The task - What is wanted is every line below from the one with "Walzwerksiedlung, Brandenburg" up to and including the one with "Gesichter geben Tipps zur", retyped exactly, pictures excluded, nothing else.
START Exercise data
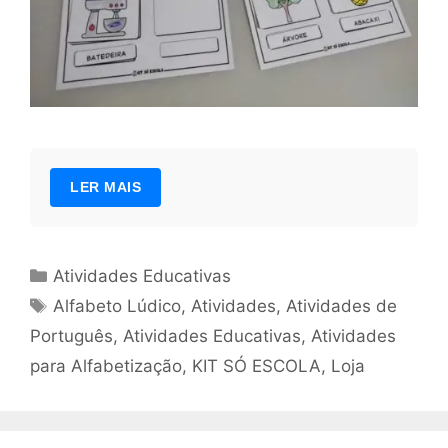
LER MAIS
Categorias
Atividades Educativas
Tags
Alfabeto Lúdico
,
Atividades
,
Atividades de
Português
,
Atividades Educativas
,
Atividades
para Alfabetização
,
KIT SÓ ESCOLA
,
Loja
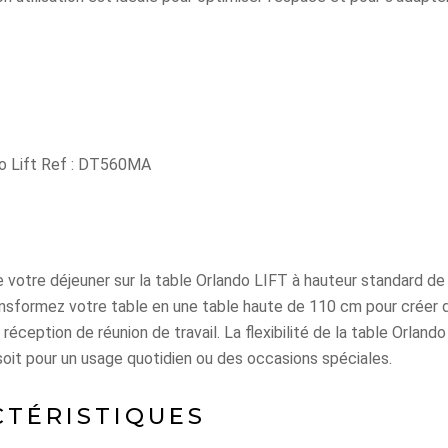
do Lift Ref : DT560MA
 votre déjeuner sur la table Orlando LIFT à hauteur standard de
ransformez votre table en une table haute de 110 cm pour créer 
 réception de réunion de travail. La flexibilité de la table Orlan
soit pour un usage quotidien ou des occasions spéciales.
CTÉRISTIQUES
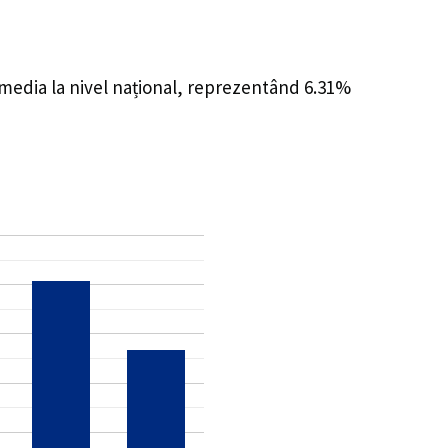
 media la nivel național, reprezentând 6.31%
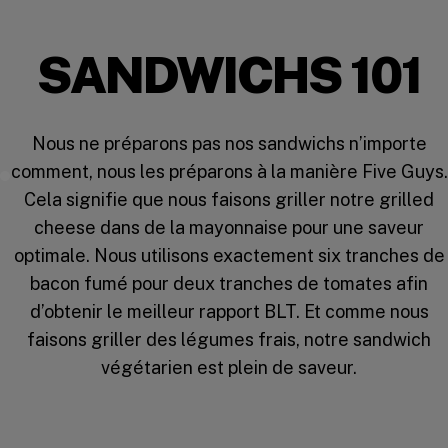
SANDWICHS 101
Nous ne préparons pas nos sandwichs n’importe
comment, nous les préparons à la manière Five Guys.
Watch the Video
Cela signifie que nous faisons griller notre grilled
cheese dans de la mayonnaise pour une saveur
optimale. Nous utilisons exactement six tranches de
bacon fumé pour deux tranches de tomates afin
d’obtenir le meilleur rapport BLT. Et comme nous
faisons griller des légumes frais, notre sandwich
végétarien est plein de saveur.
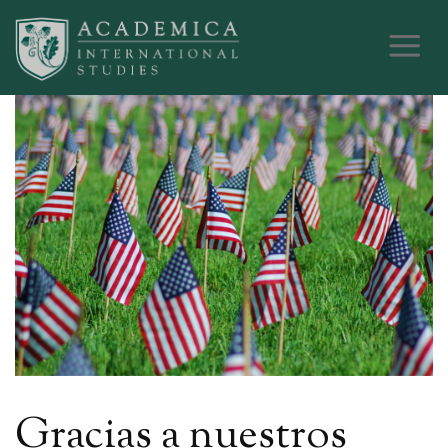
Gracias a nuestros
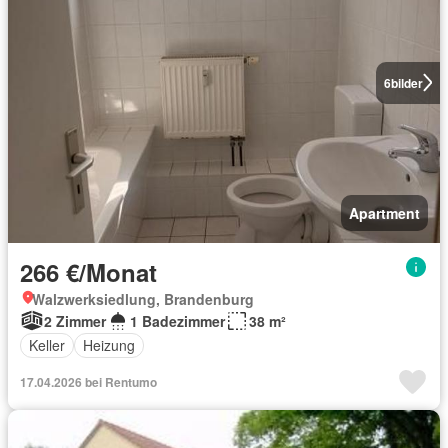
6
bilder
Apartment
266 €/Monat
Walzwerksiedlung, Brandenburg
2 Zimmer
1 Badezimmer
38 m²
Keller
Heizung
17.04.2026 bei Rentumo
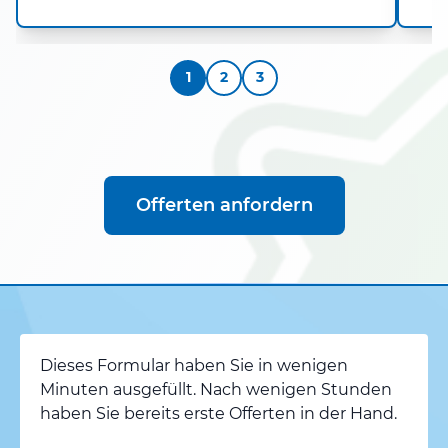
1
2
3
Offerten anfordern
Dieses Formular haben Sie in wenigen
Minuten ausgefüllt. Nach wenigen Stunden
haben Sie bereits erste Offerten in der Hand.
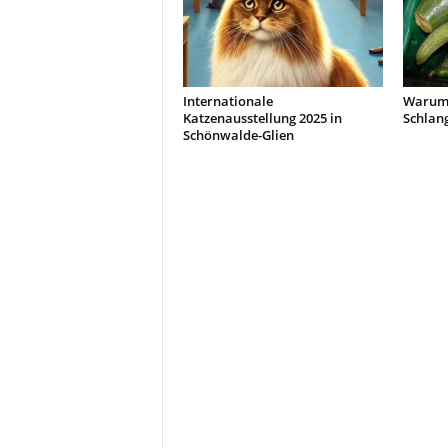
Internationale
Warum 
Katzenausstellung 2025 in
Schlan
Schönwalde-Glien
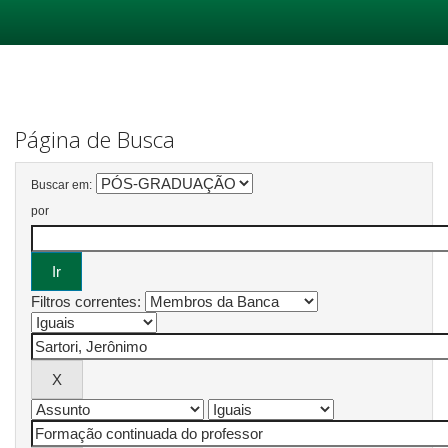
Skip
navigation
Página de Busca
Buscar em:
por
Filtros correntes:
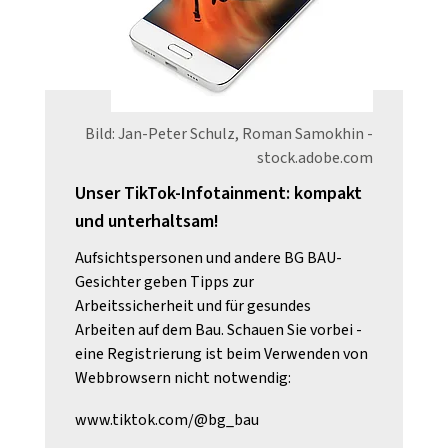
Bild: Jan-Peter Schulz, Roman Samokhin -
stock.adobe.com
Unser TikTok-Infotainment: kompakt
und unterhaltsam!
Aufsichtspersonen und andere BG BAU-
Gesichter geben Tipps zur
Arbeitssicherheit und für gesundes
Arbeiten auf dem Bau. Schauen Sie vorbei -
eine Registrierung ist beim Verwenden von
Webbrowsern nicht notwendig:
www.tiktok.com/@bg_bau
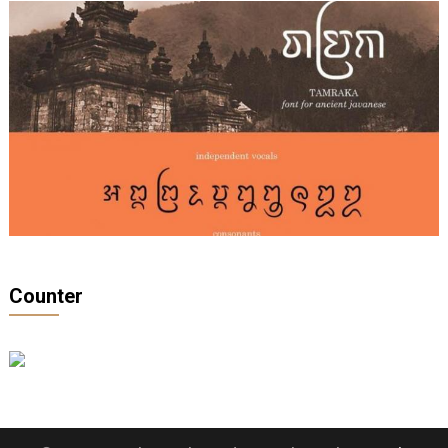
Counter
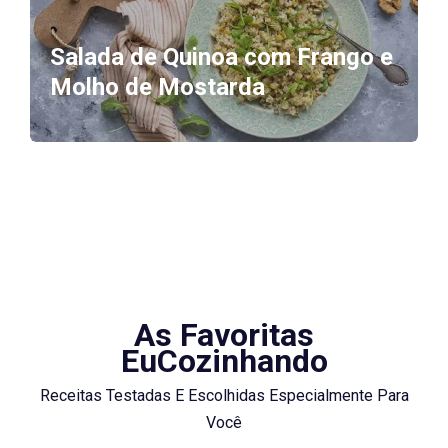
Salada de Quinoa com Frango e
Molho de Mostarda
As Favoritas
EuCozinhando
Receitas Testadas E Escolhidas Especialmente Para
Você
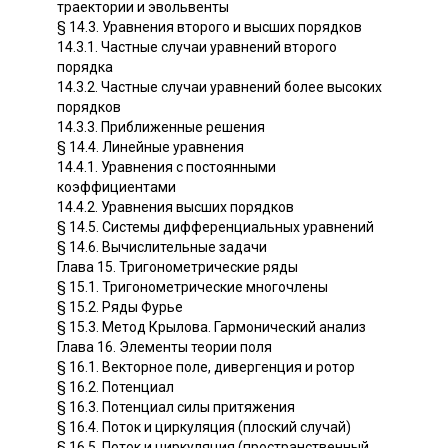
траектории и эвольвенты
§ 14.3. Уравнения второго и высших порядков
14.3.1. Частные случаи уравнений второго
порядка
14.3.2. Частные случаи уравнений более высоких
порядков
14.3.3. Приближенные решения
§ 14.4. Линейные уравнения
14.4.1. Уравнения с постоянными
коэффициентами
14.4.2. Уравнения высших порядков
§ 14.5. Системы дифференциальных уравнений
§ 14.6. Вычислительные задачи
Глава 15. Тригонометрические ряды
§ 15.1. Тригонометрические многочлены
§ 15.2. Ряды Фурье
§ 15.3. Метод Крылова. Гармонический анализ
Глава 16. Элементы теории поля
§ 16.1. Векторное поле, дивергенция и ротор
§ 16.2. Потенциал
§ 16.3. Потенциал силы притяжения
§ 16.4. Поток и циркуляция (плоский случай)
§ 16.5. Поток и циркуляция (пространственный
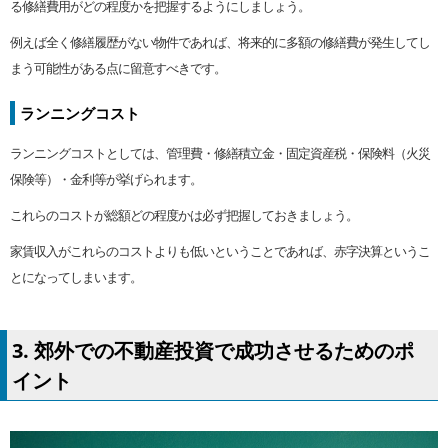
る修繕費用がどの程度かを把握するようにしましょう。
例えば全く修繕履歴がない物件であれば、将来的に多額の修繕費が発生してし
まう可能性がある点に留意すべきです。
ランニングコスト
ランニングコストとしては、管理費・修繕積立金・固定資産税・保険料（火災
保険等）・金利等が挙げられます。
これらのコストが総額どの程度かは必ず把握しておきましょう。
家賃収入がこれらのコストよりも低いということであれば、赤字決算というこ
とになってしまいます。
3. 郊外での不動産投資で成功させるためのポ
イント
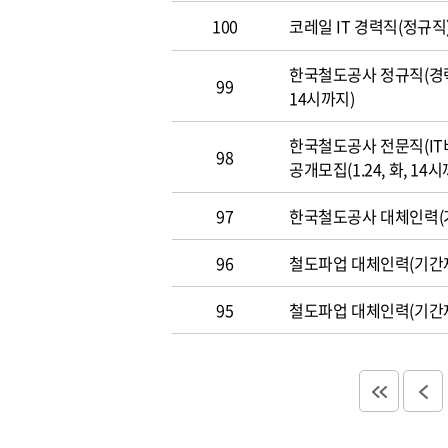
100
코레일 IT 경력직(정규직)
한국철도공사 정규직(경력직
99
14시까지)
한국철도공사 전문직(IT
98
공개모집(1.24, 화, 14시
97
한국철도공사 대체인력(기
96
철도파업 대체인력(기간제
95
철도파업 대체인력(기간제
END Exercise data
Answer for this exercise -
Walzwerksiedlung, Brandenburg
2 Zimmer
1 Badezimmer
38 m²
Keller
Heizung
17.04.2026 bei Rentumo
1
2
3
Offerten anfordern
Dieses Formular haben Sie in wenigen
Minuten ausgefüllt. Nach wenigen Stunden
haben Sie bereits erste Offerten in der Hand.
Internationale
Warum 
Katzenausstellung 2025 in
Schlan
Schönwalde-Glien
Skip
navigation
Página de Busca
Buscar em:
por
Filtros correntes:
Bild: Jan-Peter Schulz, Roman Samokhin -
stock.adobe.com
Unser TikTok-Infotainment: kompakt
und unterhaltsam!
Aufsichtspersonen und andere BG BAU-
Gesichter geben Tipps zur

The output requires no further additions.